How can i determine if a string is a concatenation of a string list

Question

Suppose we are given a string S, and a list of some other strings L.

How can we know if S is a one of all the possible concatenations of L?

For example:

S = "abcdabce"

L = ["abcd", "a", "bc", "e"]

S is "abcd" + "a" + "bc" + "e", then S is a concatenation of L, whereas "ababcecd" is not.

In order to solve this question, I tried to use DFS/backtracking. The pseudo code is as follows:

boolean isConcatenation(S, L) {
    if (L.length == 1 && S == L[0]) return true;
    for (String s: L) {
        if (S.startwith(s)) {
            markAsVisited(s);
            if (isConcatnation(S.exclude(s), L.exclude(s))) 
                return true;
            markAsUnvisited(s);
        }
    }
    return false;
}

However, DFS/backtracking is not a efficient solution. I am curious what is the fastest algorithm to solve this question or if there is any other algorithm to solve it in a faster way. I hope there are algorithms like KMP, which can solve it in O(n) time.

Answer 1

In python:

>>> yes = 'abcdabce'
>>> no = 'ababcecd'
>>> L = ['abcd','a','bc','e']
>>> yes in [''.join(p) for p in itertools.permutations(L)]
True
>>> no in [''.join(p) for p in itertools.permutations(L)]
False

edit: as pointed out, this is n! complex, so is inappropriate for large L. But hey, development time under 10 seconds.

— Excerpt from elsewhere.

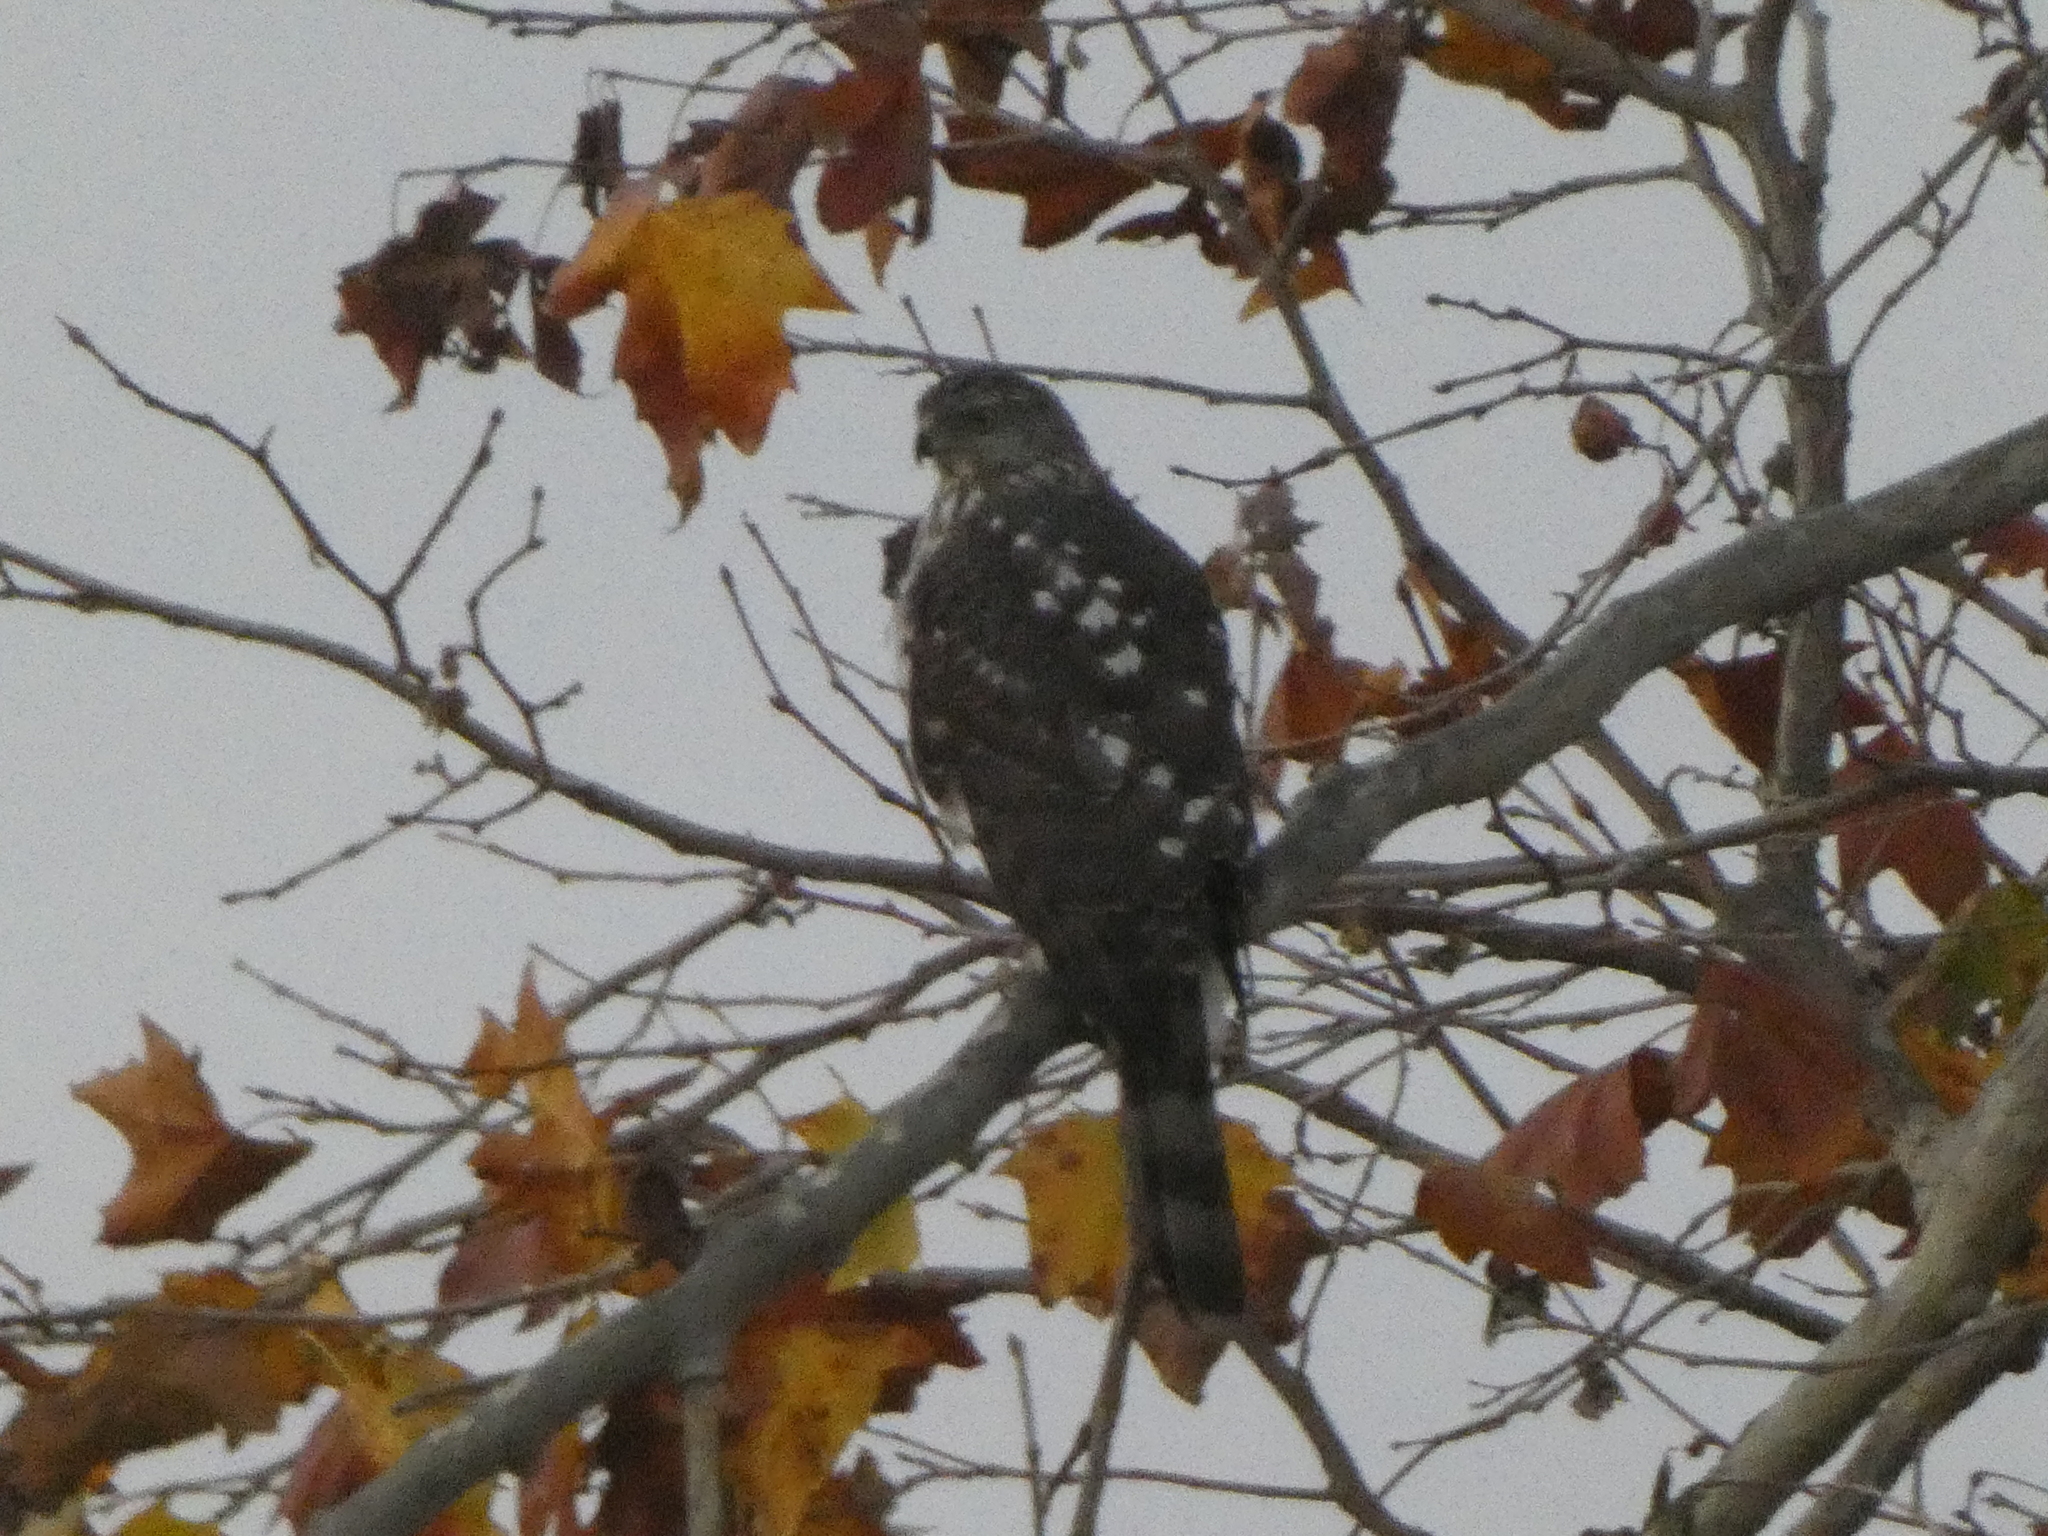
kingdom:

You can instead build your own permutation generator, starting with the basic permutator:

def all_perms(elements):
    if len(elements) <=1:
        yield elements
    else:
        for perm in all_perms(elements[1:]):
            for i in range(len(elements)):
                yield perm[:i] + elements[0:1] + perm[i:]

And then discard branches that you don't care about by tracking what the concatenation of the elements would be and only iterating if it adds up to your target string.

    def all_perms(elements, conc=''):
    ...
            for perm in all_perms(elements[1:], conc + elements[0]):
    ...
                if target.startswith(''.join(conc)):
    ...

Answer 2

A dynamic programming approach would be to work left to right, building up an array A[x] where A[x] is true if the first x characters of the string form one of the possible concatenations of L. You can work out A[n] given earlier A[n] by checking each possible string in the list - if the characters of S up to the nth character match a candidate string of length k and if A[n-k] is true, then you can set A[n] true.

I note that you can use https://en.wikipedia.org/wiki/Aho%E2%80%93Corasick_string_matching_algorithm to find the matches you need as input to the dynamic program - the matching costs will be linear in the size of the input string, the total size of all candidate strings, and the number of matches between the input string and candidate strings.